Now it doesn’t take rocket science to work out that if you drink three years away, you’ll be floundering in your own flab with a 2:2 (unless you’re irritatingly brainy). But how does an ordinary student balance the many aspects of university life and still have a bragworthy time? Having it all has been a long-running debate amongst the working mummy brigade, but nobody has ever really wondered what it means in student life.

University appears to offer the best possible environment when it comes to the having it all department - you've got so much time on your hands. Your average five-year-old probably crams more into their day than the student supposedly does, especially if you consider the queue for the sandpit.

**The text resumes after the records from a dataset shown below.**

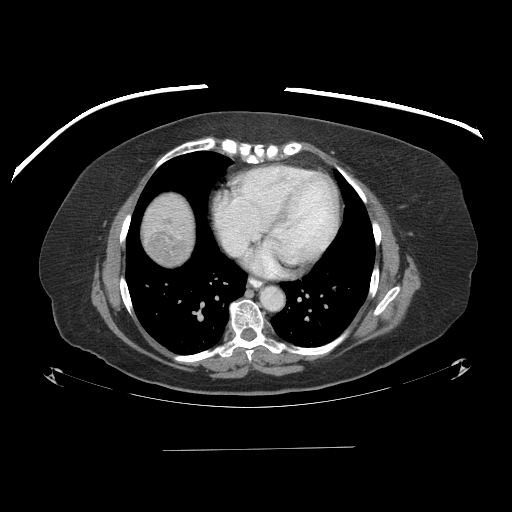
Contrast-enhanced abdominal CT (liver protocol), one axial slice. Position 87 of 103 along the scan axis. 120 kVp. One of 2 acquisitions stored at this slice position. Soft-tissue window (W 400 / L 40 HU). 512 × 512 image matrix. From the clinical record (not read from this slice): diagnosis: hepatocellular carcinoma (patient treated with transarterial chemoembolisation; whether this scan precedes or follows treatment is not stated here); TNM stage (as recorded): Stage-IIIA; Child-Pugh class: A; tumour differentiation: poorly differentiated; tumour nodularity: multinodular.
Outlined on this slice (semi-automatic segmentation, software-assisted and operator-edited):
- liver parenchyma outside the tumour (the mass and vessels are separate outlines, so this box may not span the whole liver): box from (x=142, y=192) to (x=194, y=266) px
- mass: (x=147, y=230)–(x=184, y=262)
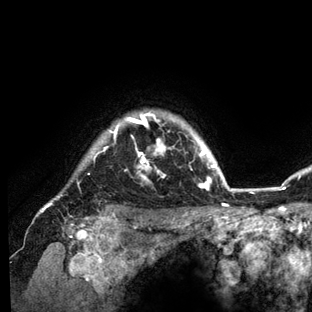
Breast MRI (dynamic contrast-enhanced), one axial slice; position 119 of 136 along the scan axis; cropped to one breast; dynamic contrast-enhanced series, time point 2 of 6 at this slice position (early post-contrast); 3 T; TE 2.8 ms, TR 7.3 ms; 312 × 312 image matrix, field of view 219 × 219 mm. Female patient.
Annotated regions visible in this slice (semi-automatically segmented with operator editing):
- enhancing-tissue mask used for the functional tumour volume (all voxels passing the contrast-enhancement thresholds inside the analysis volume; usually the tumour): bounding box <41,112,234,212> (left, top, right, bottom; pixels)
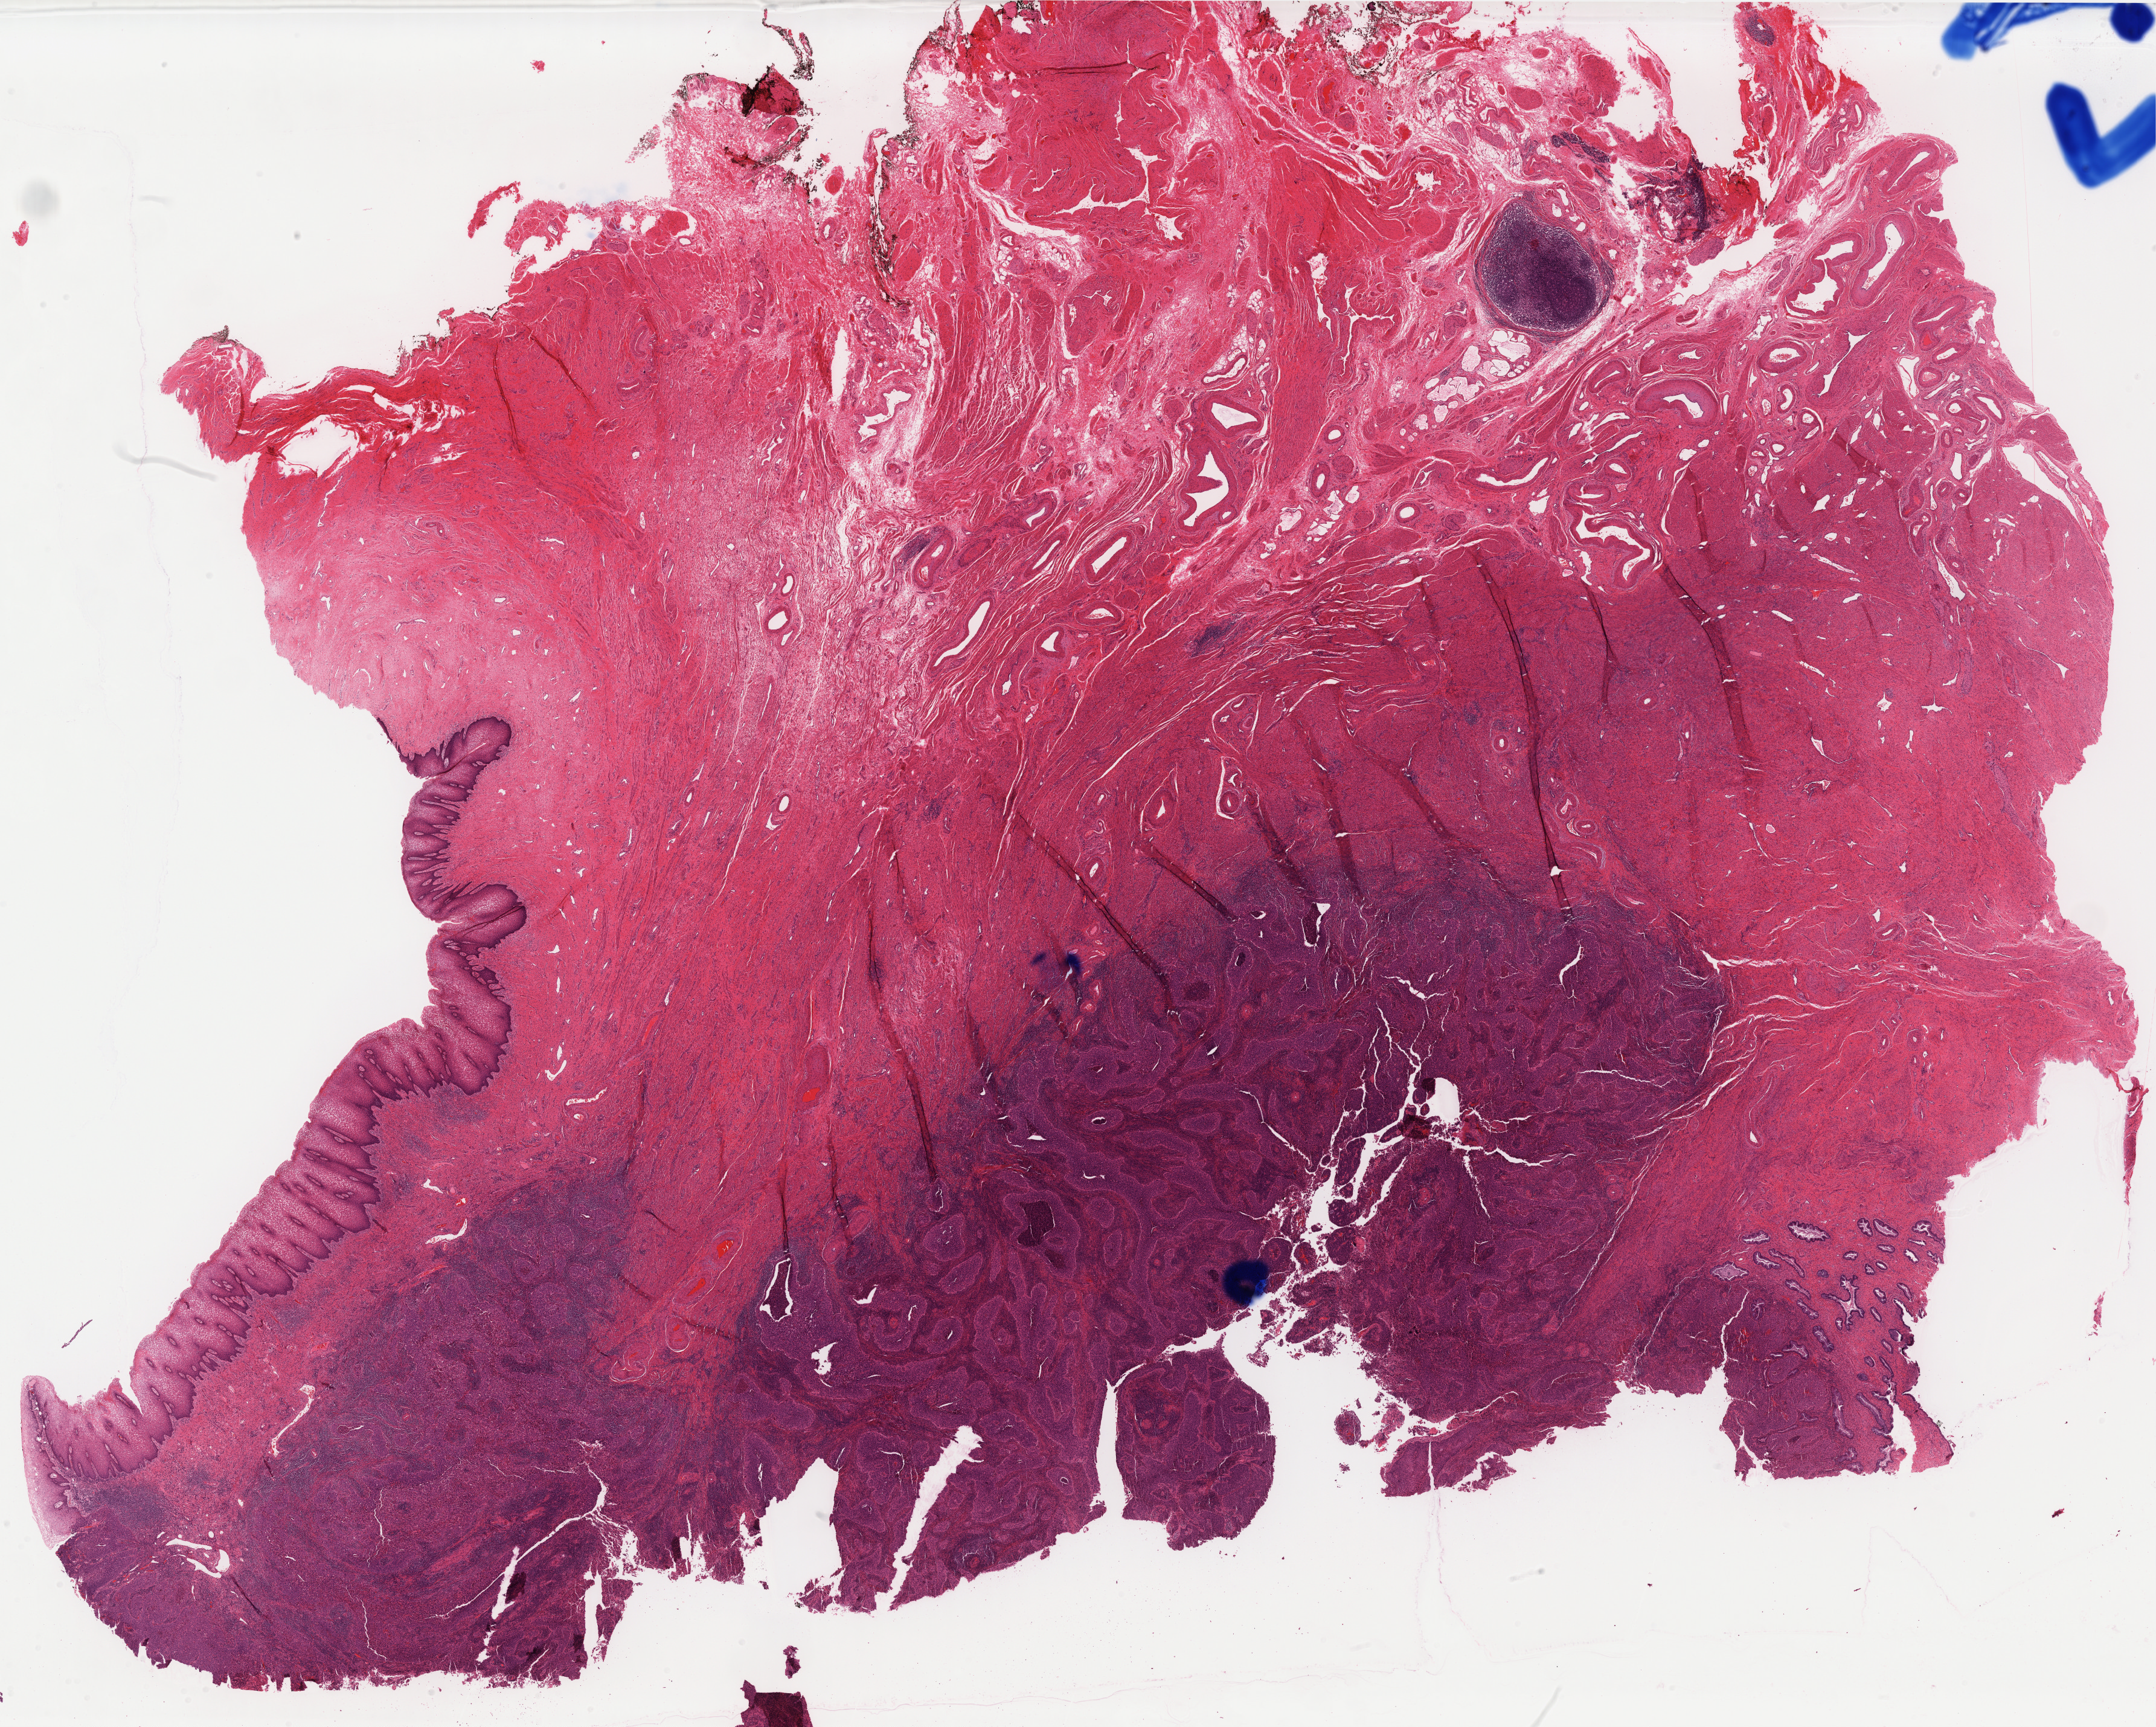
H&E whole-slide image — shown as a low-resolution overview of the whole scanned area (about 28.6 x 22.9 mm); formalin-fixed paraffin-embedded (FFPE) diagnostic section; sample: primary tumour, cervix. Female, age 37 years at initial diagnosis. Histologic grade: G2 (moderately differentiated).
Lymph nodes positive (case pathology): 0 of 30 examined. FIGO stage: IB. Histologic diagnosis: Squamous cell carcinoma, NOS (cervix uteri).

Third year Rachel Brooks says 'we don’t really have any excuse not to have it at all, especially as many students have less than 10 hours of lectures a week, unless you’re doing the sciences'.

Rachel has a point, because while there are always those few weeks of frantic exam revision, students have a heck of a lot of free time. Rachel admits that it isn’t that simple: “I was really unhappy living in halls in first year - I am probably biased because I’m not very good at the whole living-in thing, but being confined to a small room is prison like”.

Many things that are meant to make student life laugh-a-minute can also be the factors that contribute to some students' slumps.

Recent graduate Tom Pinder is not alone in recalling periods of unhappiness during university: “I was very close to going home or moving to a different university for the first 18 months. I only really enjoyed the last two years."

Similar thoughts are echoed by third-year politics student Rob Smith. "In first year I came very close to quitting, because I wasn’t sure the whole uni thing was for me. Now I just get on with it, I might as well as finish my degree."

Grabbing life by the golden danglies is surely that much harder when you’re unhappy, meaning having it all may appear unattainable. Third-year Kaylie Scattergood took a year out in order to afford tuition fees, but believes having it all has been hampered by the life she thought she had to lead.

“It’s certainly not what everyone makes it out to be. In my experience university has been like a massive episode of Big Brother, you may be forced to live with people you don’t get on with, and in the end you just have to make the most of a really hard situation."

Second year psychology student Claire Thomas found the boozy reality of university very different to the stereotype that most students come to expect; “I definitely thought it was going to be much better than it is. I still enjoy it but I think I had too high expectations as does everyone. People go on about it being the best time ever, and I just don’t feel that."

Perhaps it’s time to admit we are wrong about the cliched idea we have of the average student, who is nothing more than a banterous gimmick, a stereotype which fools ordinary people into the belief that they should be sinking pints at happy hour before hurrying to the library.

From the outside it may have appeared that I really did have it all during my second year at uni. I poured questionable pints at my local bar, insisted I was ‘all over’ a night out, and worked hard. I realized something had to change when I found myself sobbing in my dingy rented room, without really knowing why.

Third-year Charli Stevenson believes 'you can have it all', but you have to be 'realistic' about what that means. So perhaps it’s time society stopped judging ‘the student’ solely on the latest fry-a-hamster scandal, and made way for a more realistic view of young people. This might enable students to achieve a more balanced way of life during their time at university, rather than feeling they are lacking because they aren’t riding naked on the fun train. Maybe then we can knock back the tequila because we want to, not because we have to. After all... YOLO.